Pemkot Mataram: Produksi Ikan Berkurang akibat Kemarau

id Pasokan ikan berkurang

Pemkot Mataram: Produksi Ikan Berkurang akibat Kemarau

Ilustrasi - Ikan air tawar (Ist)

Pada sejumlah pasar tradisional seperti Pasar Kebon Roek, Ampenan dan Dasan Agung, tidak tampak adanya ikan nila, kakap dan gurami
Mataram,  (Antara) - Dinas Pertanian Kelautan dan Perikanan Pemerintah Kota (Pemkot) Mataram, Nusa Tenggara Barat, menyatakan produksi ikan air tawar seperti nila, karper dan gurami berkurang menyusul datangnya musim kemarau yang mengakibatkan banyak kolam petani kering.

Kepala Dinas Pertanian Kelautan dan Perikanan Kota Mataram, H Mutawalli di Mataram, Jumat, menyatakan hal itu menanggapi berkurangnya pasokan ikan khususnya nila pada sejumlah pasar tradisional di daerah itu, padahal ikan nila cukup digemari masyarakat Kota Mataram.

Dari pantauan Antara di Mataram, Jumat, sejumlah pasar tradisional seperti Pasar Kebon Roek, Ampenan dan Dasan Agung, tidak tampak adanya ikan nila, kakap dan gurami.

Walaupun ada yang dijual, namun ukurannya masih kecil-kecil yakni ukuran tujuh hingga delapan ekor jadi satu kilogram.
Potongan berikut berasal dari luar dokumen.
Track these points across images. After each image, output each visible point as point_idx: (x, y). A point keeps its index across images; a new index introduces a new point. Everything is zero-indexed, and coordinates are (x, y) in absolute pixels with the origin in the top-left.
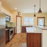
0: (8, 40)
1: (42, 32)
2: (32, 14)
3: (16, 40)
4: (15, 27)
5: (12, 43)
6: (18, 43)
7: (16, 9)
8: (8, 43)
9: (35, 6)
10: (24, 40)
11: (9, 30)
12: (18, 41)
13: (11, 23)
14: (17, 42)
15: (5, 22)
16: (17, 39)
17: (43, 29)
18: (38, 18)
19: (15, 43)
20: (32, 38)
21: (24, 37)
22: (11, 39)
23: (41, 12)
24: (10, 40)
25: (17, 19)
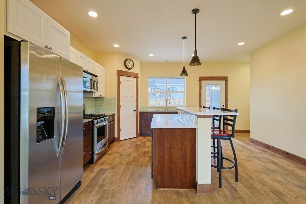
0: (89, 158)
1: (197, 124)
2: (175, 64)
3: (117, 161)
4: (113, 115)
5: (101, 167)
6: (122, 167)
7: (116, 46)
8: (90, 169)
9: (184, 38)
10: (147, 158)
11: (92, 122)
12: (125, 162)
13: (96, 98)
14: (121, 163)
15: (82, 95)
16: (121, 155)
17: (199, 116)
18: (201, 79)
19: (113, 168)
20: (166, 145)
21: (146, 150)
22: (100, 158)
23: (199, 63)
24: (96, 157)
25: (119, 83)
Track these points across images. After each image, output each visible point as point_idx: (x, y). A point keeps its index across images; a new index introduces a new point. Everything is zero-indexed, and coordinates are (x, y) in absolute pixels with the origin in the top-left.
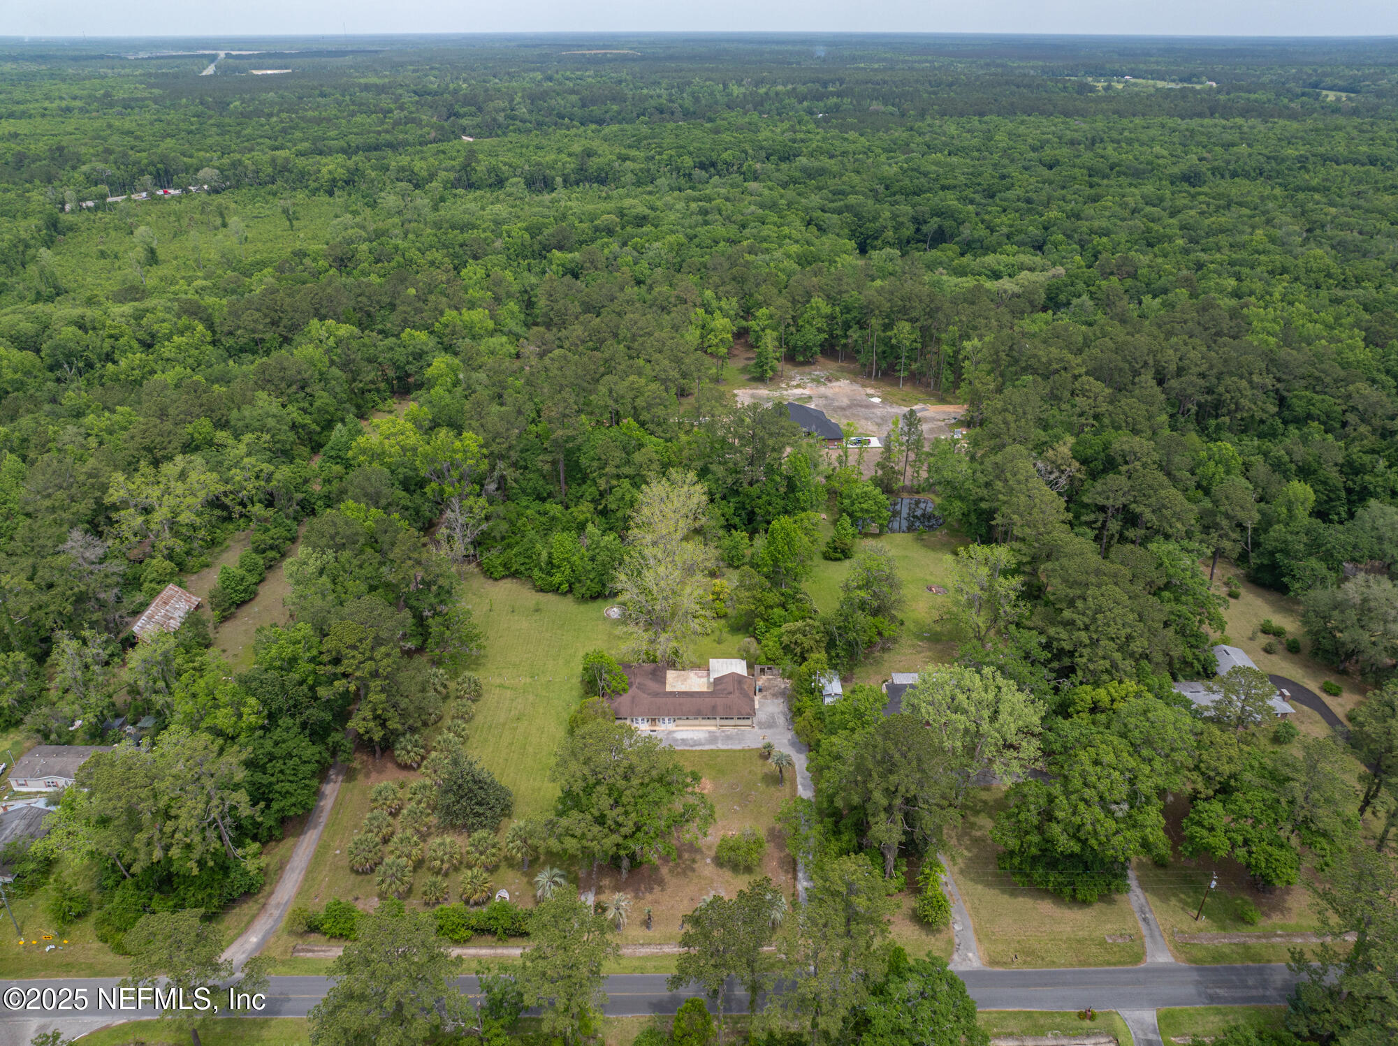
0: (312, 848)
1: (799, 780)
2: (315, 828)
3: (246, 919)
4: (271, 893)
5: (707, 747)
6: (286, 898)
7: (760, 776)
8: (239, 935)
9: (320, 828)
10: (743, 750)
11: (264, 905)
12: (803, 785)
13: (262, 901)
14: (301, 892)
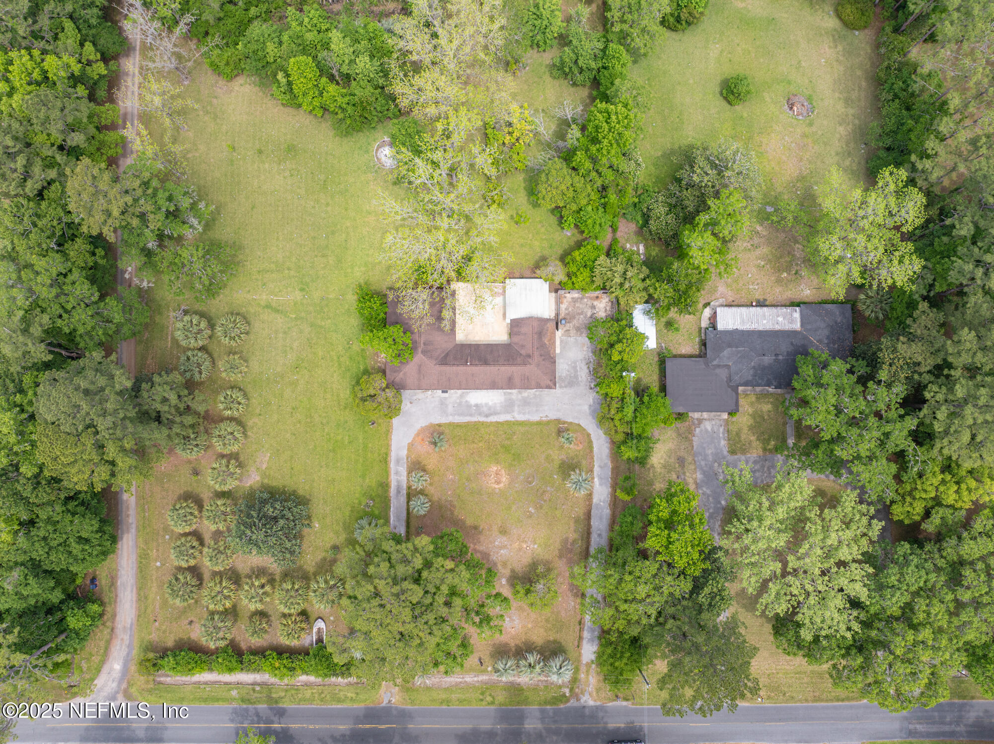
0: (134, 557)
1: (596, 469)
2: (128, 532)
3: (102, 644)
4: (114, 616)
5: (502, 418)
6: (129, 621)
7: (557, 463)
8: (103, 662)
9: (133, 531)
10: (539, 423)
11: (113, 629)
12: (600, 478)
13: (109, 624)
14: (141, 614)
Padahal, sebelumnya satu kilogram hanya berisi dua atau tiga ekor saja. Sementara harga jual berkisar antara Rp22.000 per kilogram hingga Rp24.000 per kilogram.

Mutawalli mengatakan daerah lingkar utara Mataram seperti di Rembiga, Gegutu dan Sayang-Sayang sudah dikembangkan untuk sentra budi daya ikan nila, karper dan gurami dan kini pertumbuhannya cukup mengembirakan.
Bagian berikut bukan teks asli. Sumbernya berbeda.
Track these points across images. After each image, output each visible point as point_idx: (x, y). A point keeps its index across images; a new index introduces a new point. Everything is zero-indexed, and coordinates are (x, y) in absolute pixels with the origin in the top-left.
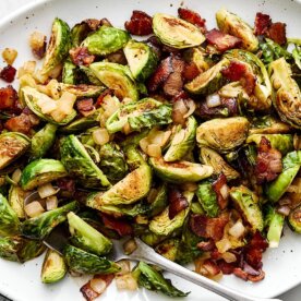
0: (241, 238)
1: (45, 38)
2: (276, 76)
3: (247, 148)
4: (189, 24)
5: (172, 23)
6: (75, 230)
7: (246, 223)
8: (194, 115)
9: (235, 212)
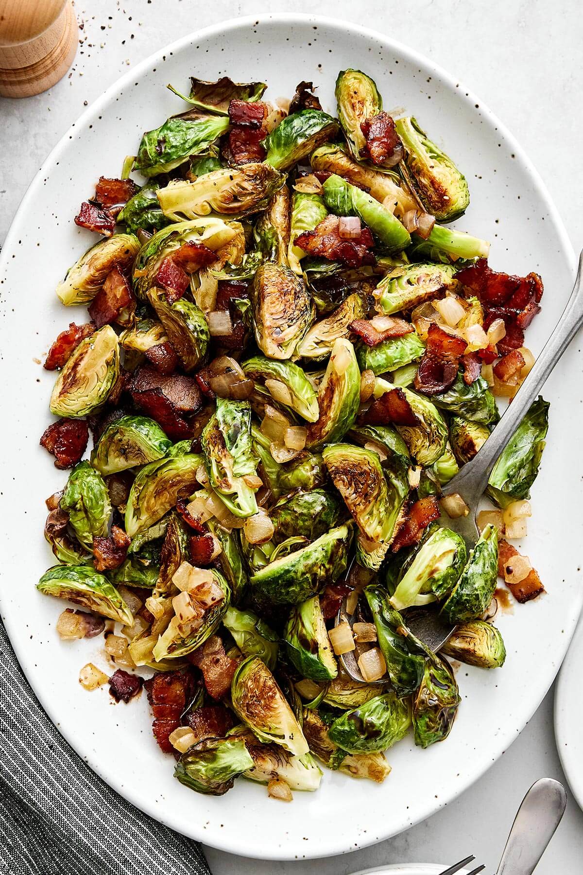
0: (468, 307)
1: (70, 611)
2: (187, 207)
3: (310, 274)
4: (77, 354)
5: (72, 382)
6: (422, 592)
7: (441, 293)
8: (240, 360)
9: (419, 311)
"Dengan adanya budi daya ikan nila, karper dan gurami tersebut rumah makan atau lesehan kini tumbuh berkembag dan banyak dikunjungi pembeli," katanya.

Menurut Mutawalli, budi daya ikan air tawar seperti nila, karper dan lele akan kembali normal saat musim penghujan yang diperkirakan sekitar Desember 2014.

Dengan adanya budi daya ikan air tawar tersebut konsumsi ikan di daerah ini cukup mengembirakan dan sekarang telah mencapai 10 kilogram per kapita per tahun.

Sementara itu, budi daya ikan lele dilakukan di jalur lingkar selatan Kota Mataram. Saat ini sudah berkembang pesat, dari semula hanya satu kelompok kini menjadi puluhan kelompok petani.

"Budi daya ikan lele tidak hanya oleh kelompok masyarakat, namun juga para remaja dan siswa dan mahasiswa terutama yang tergabung dalam Mahasiwa Pencinta Alam (Mapala) Universitas Mataram (Unram)," katanya.

Walaupun perkembangannya cukup pesat, tapi masih belum bisa menenuhi permintaan pasar dimana setiap harinya dibutuhkan sekitar 200 kilogram karena yang bisa dipenuhi baru 150 kilogram.

"Para pedagang langsung datang untuk membeli lele yang akan dipasarkan ke Lingkar Selatan, kemudian ikan lele tersebut dijual ke pasar tradisional seperti pasar Kebon Roek, Ampenan dan Pasar Dasang Agung dengan harga Rp20.000 per kilogram," jelasnya.